Task goal:
Quote the records verbatim, starting with the line containing "pose: elev=174.8 azim=250.9" and ending with the line containing "Dot at: (290, 258)", with both of these lines included.

** start of Exercise materials **

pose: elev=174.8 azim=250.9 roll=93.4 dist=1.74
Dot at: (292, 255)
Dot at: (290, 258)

** end of Exercise materials **
** start of Exercise materials **

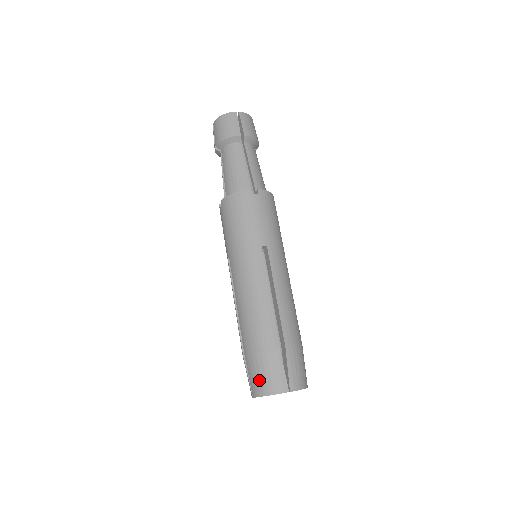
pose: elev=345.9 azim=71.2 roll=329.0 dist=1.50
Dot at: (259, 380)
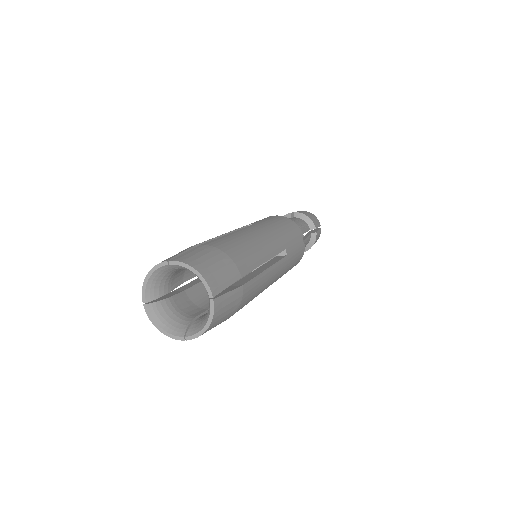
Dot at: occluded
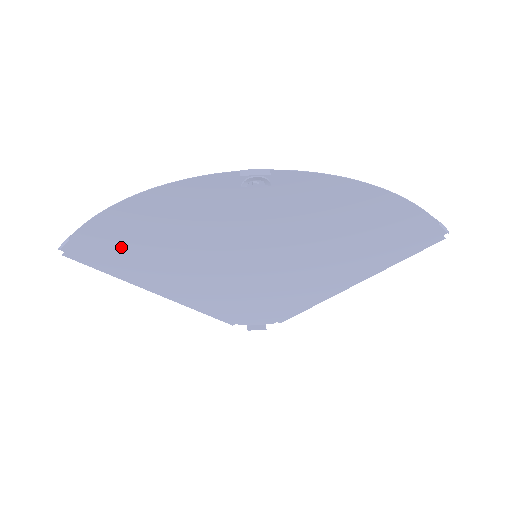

** end of Exercise materials **

Exercise response:
pose: elev=174.8 azim=250.9 roll=93.4 dist=1.74
Dot at: (292, 255)
Dot at: (290, 258)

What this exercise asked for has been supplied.